— EXERCISE DIRECTIONS —
Reproduce the SaaS design checklist below word for word, from start to finish.

— TEXT SECTION —
......

Archive for the ‘SaaS’ Category

SaaS Design Checklist

gears2I’ve been asked several times recently about the design considerations for an application that is to be delivered via the Software-as-a-Service (SaaS) model.  In other words, beyond the core functionality of the application itself, what other features or system aspects need to be addressed for the business offering of that application as a commercial service?

The following is a list of such features or aspects.  I make no claim as to the all-inclusiveness of this list, but it’s a good start.  Certain system aspects that apply broadly whether the application is SaaS or just critical-internal have been omitted (e.g., disaster recovery, health monitoring, etc.).  As for items listed, they may or may not apply to every situation, but they should at least be considered serious before deciding.

......

— DATA PROVIDED —
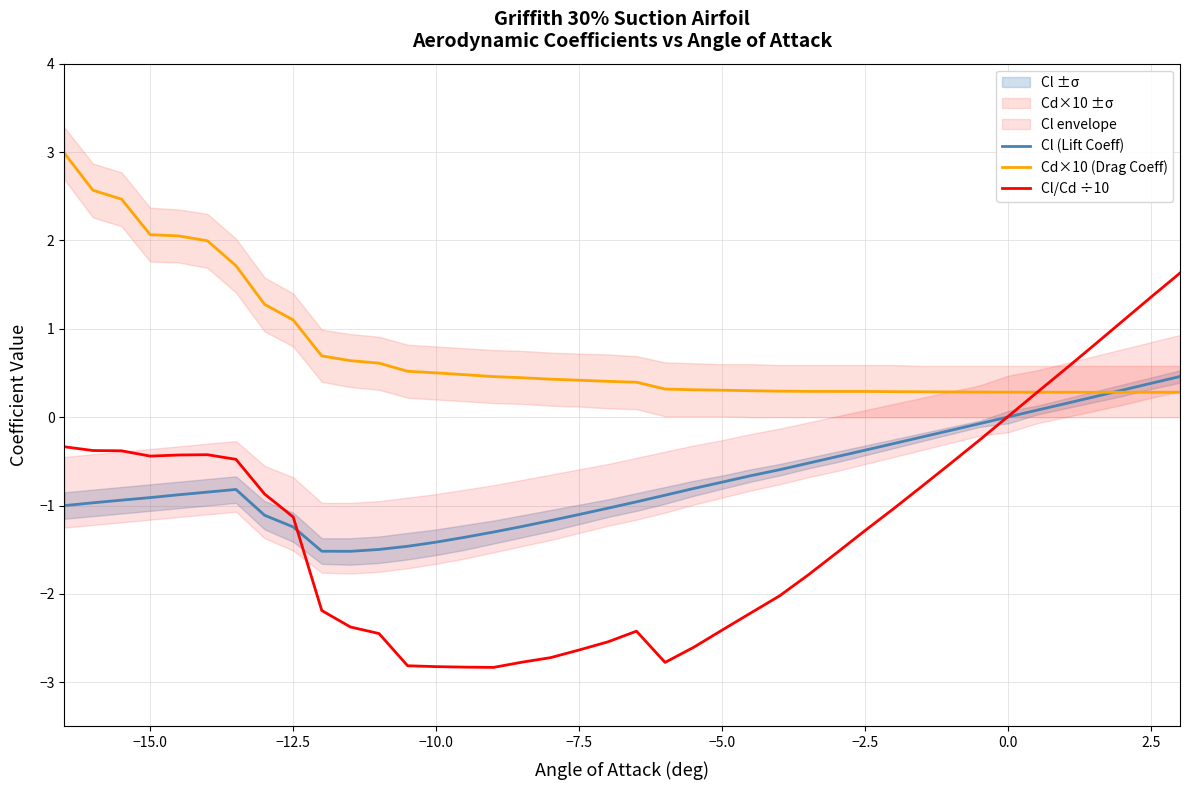

What is the difference between the maximum and second lowest values in the Cd×10 (Drag Coeff) series?

2.7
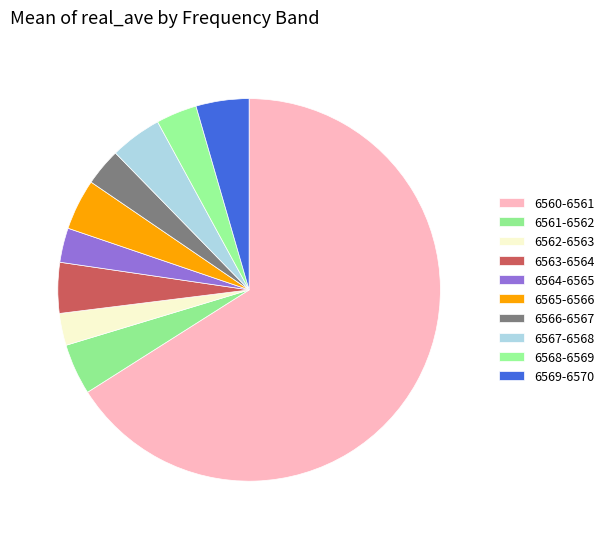

Count the number of slices in the pie.

10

......

— TASK RESULT —
Archive for the ‘SaaS’ Category

SaaS Design Checklist

gears2I’ve been asked several times recently about the design considerations for an application that is to be delivered via the Software-as-a-Service (SaaS) model.  In other words, beyond the core functionality of the application itself, what other features or system aspects need to be addressed for the business offering of that application as a commercial service?

The following is a list of such features or aspects.  I make no claim as to the all-inclusiveness of this list, but it’s a good start.  Certain system aspects that apply broadly whether the application is SaaS or just critical-internal have been omitted (e.g., disaster recovery, health monitoring, etc.).  As for items listed, they may or may not apply to every situation, but they should at least be considered serious before deciding.